Some interpretations, practically speaking, are something of a nonsense. However, it is not necessary in order to accept a rule that you need to understand the manner in which it was accomplished, and one should not let ignorance hinder acceptance of its application.



The first principle is to see Tim as separate from the business. This is necessary so as secure the cardinal rule that anything he spent on himself is private and domestic and will not be allowed as a deductible. Only expenses "incurred wholly and exclusively in earning the income" will be allowed.

Sometimes I find this term untenable and am oft involved in a difference of opinion with TAJ on the meaning of the phrase 'for earning the income'. Most expenses occurred after the income is earned but the expenses are incurred in carrying on the business, which is what earned the income.

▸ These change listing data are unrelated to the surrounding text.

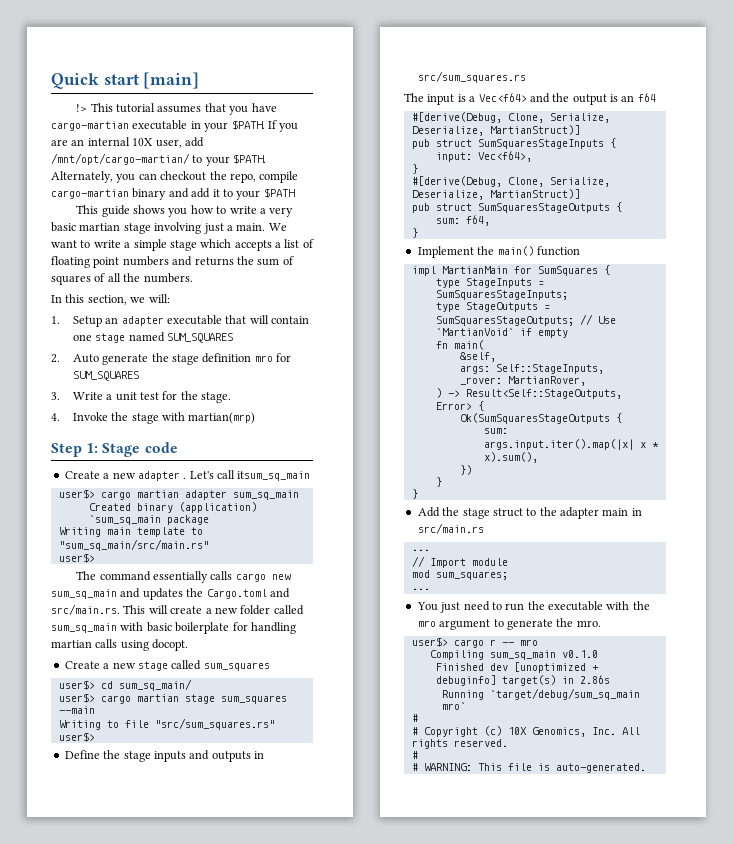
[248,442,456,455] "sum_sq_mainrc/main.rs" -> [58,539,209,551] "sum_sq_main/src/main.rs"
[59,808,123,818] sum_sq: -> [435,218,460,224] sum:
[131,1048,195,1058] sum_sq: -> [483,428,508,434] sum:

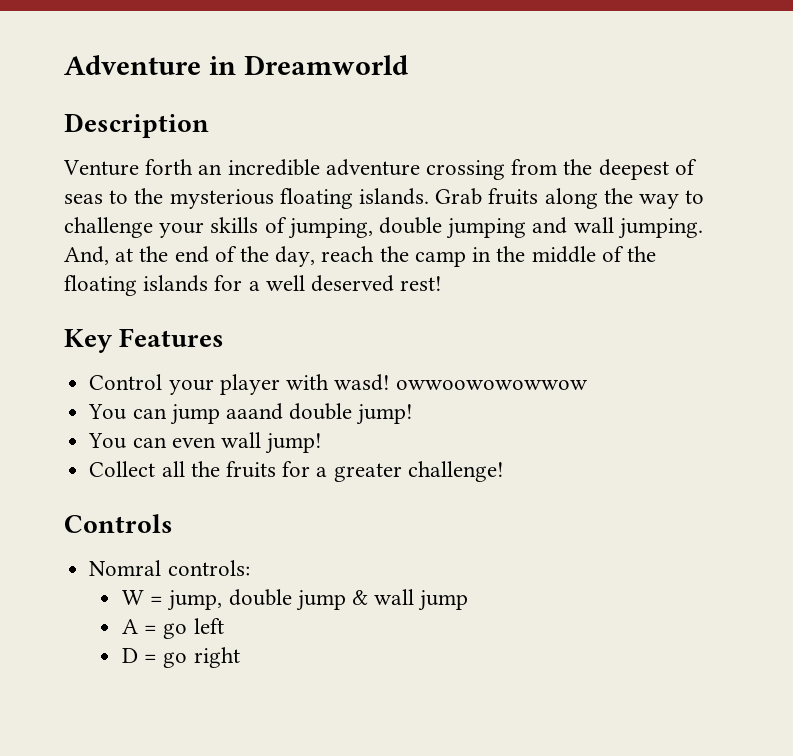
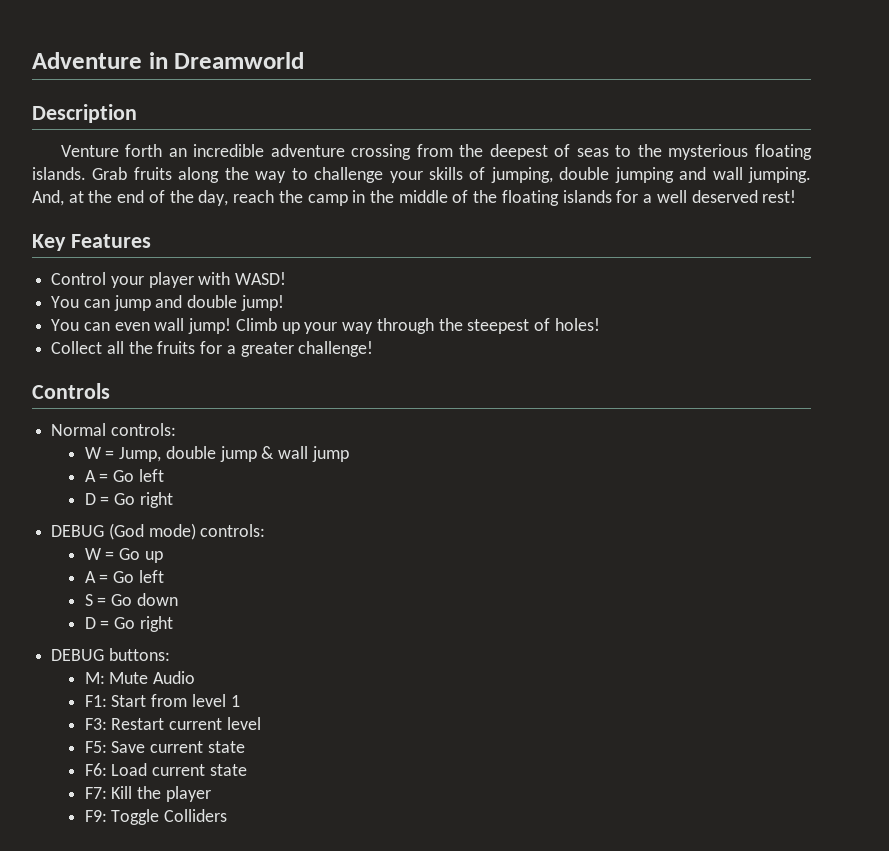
[334,374,589,391] wasd! owwoowowowwow -> [235,272,287,285] WASD!
[225,403,283,420] aaand -> [155,295,183,308] and
(323, 443) none -> [235,318,600,334] Climb up your way through the steepest of holes!
[89,560,250,576] [121,590,223,611] Nomral controls: // W = jump, -> [51,423,176,436] [84,447,162,462] Normal controls: // W = Jump,
[163,623,188,639] go -> [113,470,135,482] Go
[163,647,240,668] go right -> [114,492,173,508] [51,523,266,540] [84,548,163,563] [84,570,164,583] [84,593,178,606] [84,616,173,632] [51,648,170,661] [84,671,196,684] [84,694,240,707] [84,717,261,730] [84,741,245,753] [84,763,247,776] [84,786,211,802] [84,809,228,825] Go right // DEBUG (God mode) controls: // W = Go up // A = Go left // S = Go down // D = Go right // DEBUG buttons: // M: Mute Audio // F1: Start from level 1 // F3: Restart current level // F5: Save current state // F6: Load current state // F7: Kill the player // F9: Toggle Colliders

At times, TAJ's approach appears to be that expenses must be incurred for earning the income and not necessarily for running the business.

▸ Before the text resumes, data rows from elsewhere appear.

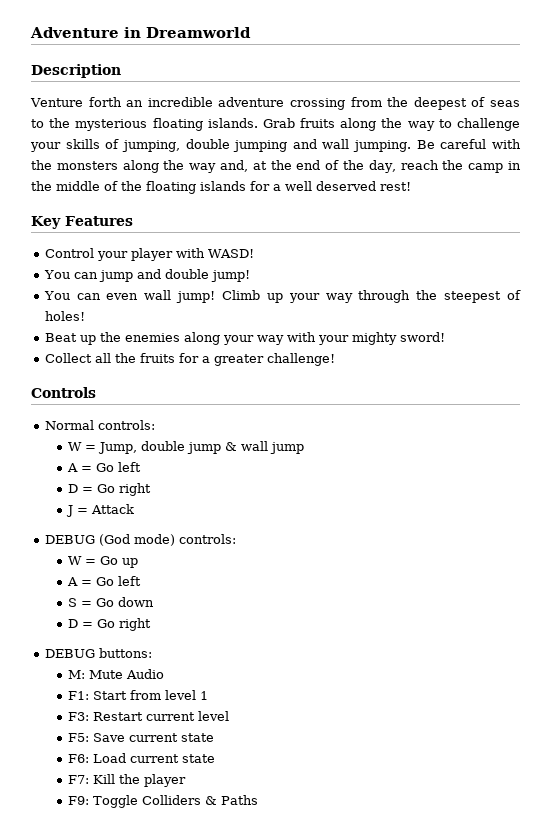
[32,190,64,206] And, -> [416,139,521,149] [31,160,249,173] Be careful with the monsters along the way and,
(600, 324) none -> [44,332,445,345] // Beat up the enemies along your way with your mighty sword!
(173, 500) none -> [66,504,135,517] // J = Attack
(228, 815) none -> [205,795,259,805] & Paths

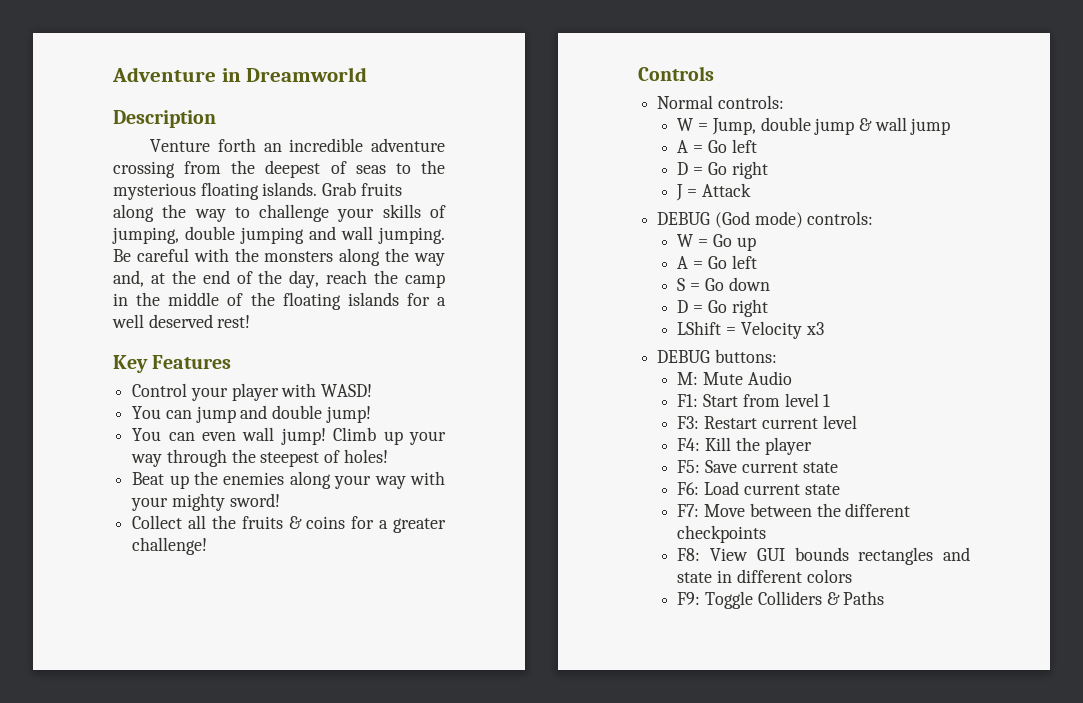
(175, 358) none -> [288,516,346,529] & coins
(152, 624) none -> [677,321,824,339] // LShift = Velocity x3
(230, 716) none -> [677,437,812,455] // F4: Kill the player
[93,774,187,787] Kill the player -> [704,503,911,517] [677,525,767,543] [677,547,970,565] [677,569,852,583] Move between the different checkpoints // F8: View GUI bounds rectangles and state in different colors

Modern technology allows for working from home, I have done this myself and the benefits are tremendous, including reducing the rigours of commuting and burden on the environment.

Tim's office facility at home incurs extra cost. If one room in the private house is specially set aside for business use, then fairness dictates the allowing of a reasonable proportion for business.

Normal expenses such as property taxes, in reality, will be incurred whether or not there was an office. So also are costs for maintaining the home as habitation and cannot be allowed.



It would be helpful if the additional cost incurred from having the office at home could be computed scientifically such as reference to periodic meter readings but in most cases a guess as to an amount such as 30 per cent for office can be agreed.

The legal fees served a dual purpose as to protect Tim's interest. The borrowing of the money to purchase the SUV was not too far removed from the operation of the business and the interest is therefore deductible. However, with these vehicles, there is inevitably some private use that will not be allowed. Notwithstanding, travelling between home to the clients are qualifying deductions, even if Tim uses the opportunity to stop by the local grocer. The main intent would still be for business travel. The same can be said for telephone at the house and his mobile telephones. It would also be impractical not to allow toll cost on the basis that he could have used the freeway.

As the TAJ tends to have a strong tunnel vision in its approach to these matters, all expenses - especially entertainment and travel - should be properly billed, documented and logged in a diary.

One the other hand, none of these are allowable: food, clothing and medical expenses, etc, as they serve two purposes. Tim must eat so he can have strength do work, but he also eats to live. However, you don't need to eat in order to work.


Everald Dewar is senior taxation manager at BDO Chartered Accountants in Kingston.